EEG-based brain-computer interfaces (BCIs) have shown promise in various applications, such as motor imagery and cognitive state monitoring. However, decoding visual representations from EEG signals remains a significant challenge due to their complex and noisy nature. We thus propose a novel 5-stage framework for decoding visual representations from EEG signals: (1) an EEG encoder for concept classification, (2) cross-modal alignment of EEG and text embeddings in CLIP feature space, (3) caption refinement via re-ranking, (4) weighted interpolation of concept and caption embeddings for richer semantics, and (5) image generation using a pre-trained Stable Diffusion model. We enable context-aware EEG-to-image generation through cross-modal alignment and re-ranking.

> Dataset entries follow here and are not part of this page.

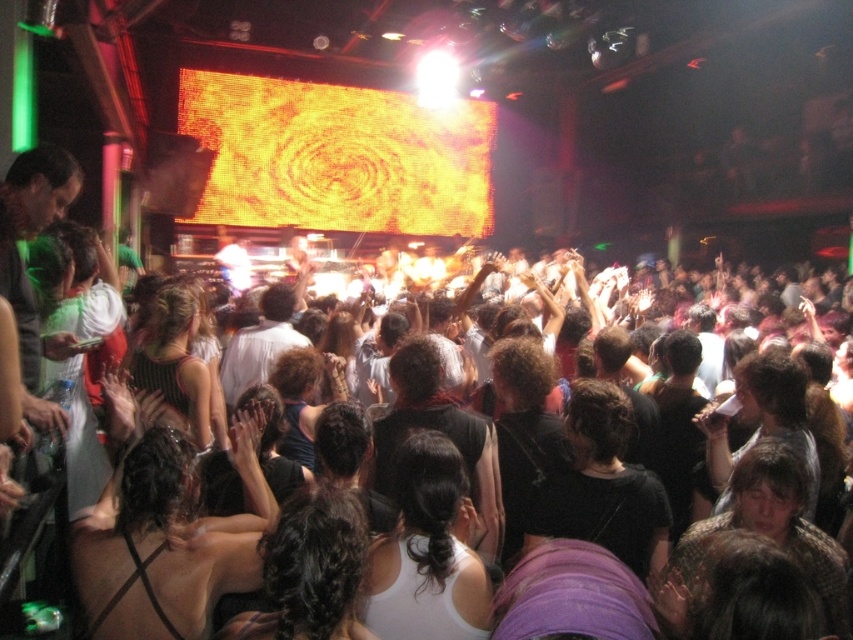
Does black fabric at center appear over black mesh tank top at center?

Incorrect, black fabric at center is not positioned above black mesh tank top at center.

Who is shorter, black fabric at center or black mesh tank top at center?

black mesh tank top at center

The width and height of the screenshot is (853, 640). Describe the element at coordinates (440, 432) in the screenshot. I see `black fabric at center` at that location.

At what (x,y) coordinates should I click in order to perform the action: click on black fabric at center. Please return your answer as a coordinate pair (x, y). This screenshot has width=853, height=640. Looking at the image, I should click on [x=440, y=432].

Based on the photo, does white matte tank top at center appear on the left side of dark curly hair at center?

Indeed, white matte tank top at center is positioned on the left side of dark curly hair at center.

Which is above, white matte tank top at center or dark curly hair at center?

dark curly hair at center

Who is more forward, (407, 554) or (737, 387)?

Positioned in front is point (407, 554).

Image resolution: width=853 pixels, height=640 pixels. I want to click on white matte tank top at center, so click(x=428, y=552).

Is point (115, 602) behind point (468, 512)?

No, it is in front of (468, 512).

Is dark hair at center further to camera compared to white matte tank top at center?

No, dark hair at center is closer to the viewer.

You are a GUI agent. You are given a task and a screenshot of the screen. Output one action in this format:
    pyautogui.click(x=<x>, y=<y>)
    Task: Click on the dark hair at center
    This screenshot has width=853, height=640.
    Given the screenshot: What is the action you would take?
    pyautogui.click(x=166, y=544)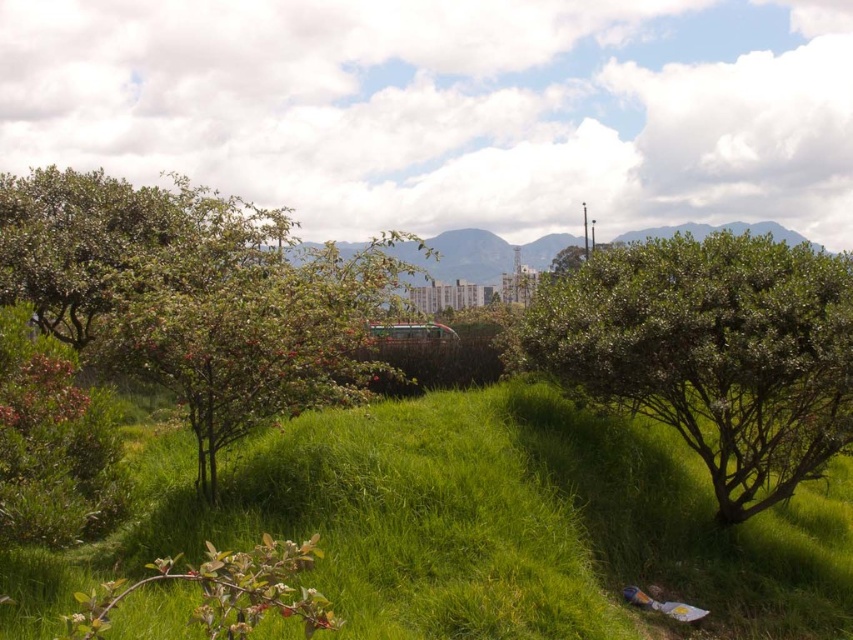
This screenshot has width=853, height=640. What do you see at coordinates (486, 525) in the screenshot? I see `green grass at center` at bounding box center [486, 525].

Is green grass at center taller than green leafy bush at center?

No, green grass at center is not taller than green leafy bush at center.

Find the location of a particular element. The height and width of the screenshot is (640, 853). green grass at center is located at coordinates (486, 525).

The image size is (853, 640). I want to click on green grass at center, so click(x=486, y=525).

Is green leafy bush at left in front of green leafy bush at center?

Yes, it is in front of green leafy bush at center.

In the scene shown: Who is higher up, green leafy bush at left or green leafy bush at center?

green leafy bush at left is above.

Locate an element on the screen. This screenshot has height=640, width=853. green leafy bush at left is located at coordinates (196, 296).

Can you confirm if green grass at center is smaller than green leafy bush at left?

Correct, green grass at center occupies less space than green leafy bush at left.

Where is `green grass at center`? This screenshot has width=853, height=640. green grass at center is located at coordinates (486, 525).

The width and height of the screenshot is (853, 640). Identify the location of green grass at center. (486, 525).

Where is `green grass at center`? Image resolution: width=853 pixels, height=640 pixels. green grass at center is located at coordinates (486, 525).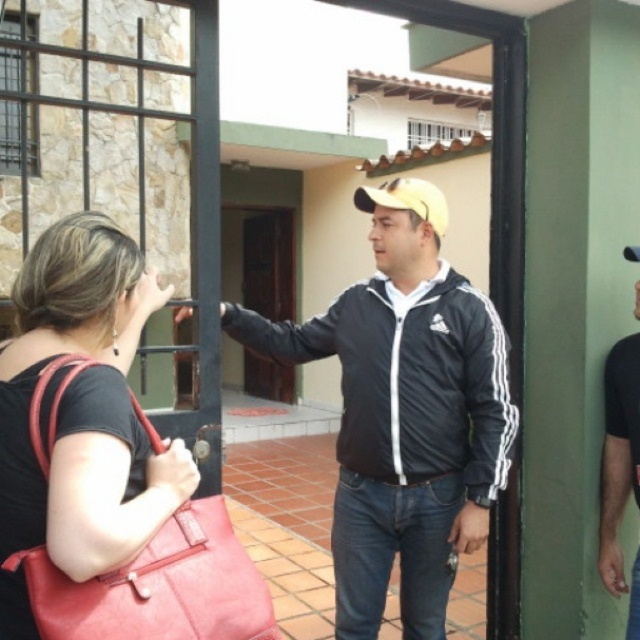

Experimental results demonstrate that our method generates high-quality images aligned with visual stimuli, outperforming SOTA approaches by 27.08% in Classification Accuracy, 15.21% in Generation Accuracy and reducing Fréchet Inception Distance by 36.61%, indicating superior semantic alignment and image quality.

Methodology

CATVis Framework Methodology

Overview of our proposed five-stage framework for reconstructing images from EEG signals.

1

Supervised EEG Encoder

Supervised EEG Conformer for concept classification

2

Cross-Modal Alignment

EEG and text embeddings in CLIP space

3

Caption Refinement

Re-ranking for improved descriptions

4

Weighted Interpolation

Dynamic concept-caption balancing

5

Image Generation

Stable Diffusion for visual output

CLIP Cross-modal alignment

Cross-modal alignment showing EEG and text embedding alignment in CLIP feature space

Key Contributions

Context-Aware Generation

Enable context-aware EEG-to-image generation through cross-modal alignment and re-ranking, boosting generation accuracy by 15.21% over baselines.

Supervised Learning

Achieve 27.08% higher classification accuracy using a supervised EEG Conformer, demonstrating that robust EEG representations can be learned without extensive pretraining.

Semantic Fidelity

Modulate the emphasis on concept vs. context, increasing the semantic fidelity of reconstructed images and aligning them more closely with the true visual content.

Experimental Results

Generated Samples Comparison with Ground Truth

Comparison of generated images (Sample 1 & 2) against ground truth (GT) across various object categories

The qualitative samples visually affirm our quantitative results. The generated images not only resemble the visual stimuli in terms of object identity but also capture surrounding context and attributes, such as shape, color, and spatial composition. This level of detail, rarely observed in prior EEG-to-image works, validates the core premise of our framework: that context-aware thought visualization is achievable through careful alignment of EEG semantics and generative priors.

27.08%
Higher Classification Accuracy

Outperforming SOTA approaches

15.21%
Higher Generation Accuracy

Improved image generation quality

36.61%
FID Reduction

Better semantic alignment

These metrics indicate superior semantic alignment between generated images and true visual stimuli, as well as significantly improved image quality. The framework successfully generates context-aware images that capture both the conceptual class and descriptive details of the visual content.

Conclusion

Our CATVis framework successfully addresses the challenge of context-aware EEG-to-image generation through innovative cross-modal alignment and re-ranking strategies. The significant improvements in classification accuracy (27.08%), generation accuracy (15.21%), and image quality (36.61% FID reduction) demonstrate the effectiveness of our approach in bridging the gap between brain signals and visual representations.